Hi all!
Well, I haven't been here on ModelGeek since, I think, May 7th. This is due to the L-5 herneated disc and consequent sciatica I've been sssoooo unlucky to experience.
I have been flat on my back for two weeks straight, on steroids and major pain killers and muscle relaxants and sitting at the computer has been a SERIOUS no-no for me.
Let me tell ya'll, I've had an appendicitis, a broken wrist, concussions and there is no way any of them compete with a herniated disc as far as pain goes. HOLY COW! I have no "worst enemy", but, if I did, I wouldn't wish the pain I went through on even them.

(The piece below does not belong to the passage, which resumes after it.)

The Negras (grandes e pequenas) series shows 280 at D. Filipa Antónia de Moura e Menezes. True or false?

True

Two Emergency Room visits. Intraveinous narcotics and steroids. Oh my goodness there IS NO worse pain.
BUT! I'm getting better! I'm about 80% better and soooooooo looking forward to getting back to normal. Taking care of my family (instead of the opposite) is so important to me and not being able to dragged me down into such a depression that I had no hope at certain times.
I'm telling this little tale because I have hope again. I have never felt so good inside as I do right now. It was very bleak for me for a while there and I was not used to feeling that way at all. I always look at the bright side of things. Steroids can do that to you I guess. When people were around me, I'd get pissed off very easily and when I was alone, I'd fall into valleys of depression that would scare the daylights outta me.

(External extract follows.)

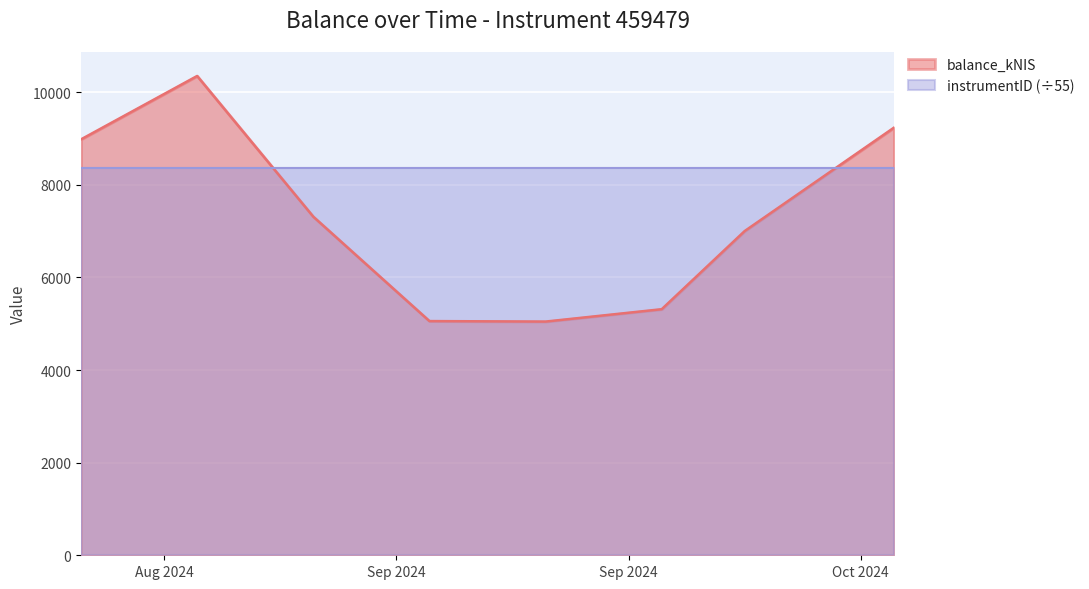

Where is the first local minimum?

2024-09-19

It was a real eye-opener for me too. I've always looked at depression as a "snap out of it!" kinda thing. NO MORE! It's real and scary. I'm still on the steroids, but waning off of them. I have beaten the depressions and I still have work to do on the actual injury, but, I see a bright future instead of grief and guilt.
Dammit, I just feel better!
And I just wanted to tell all my friends here how excited I am to be coming back to the workbench soon!Thanks for listening to my rant. Really.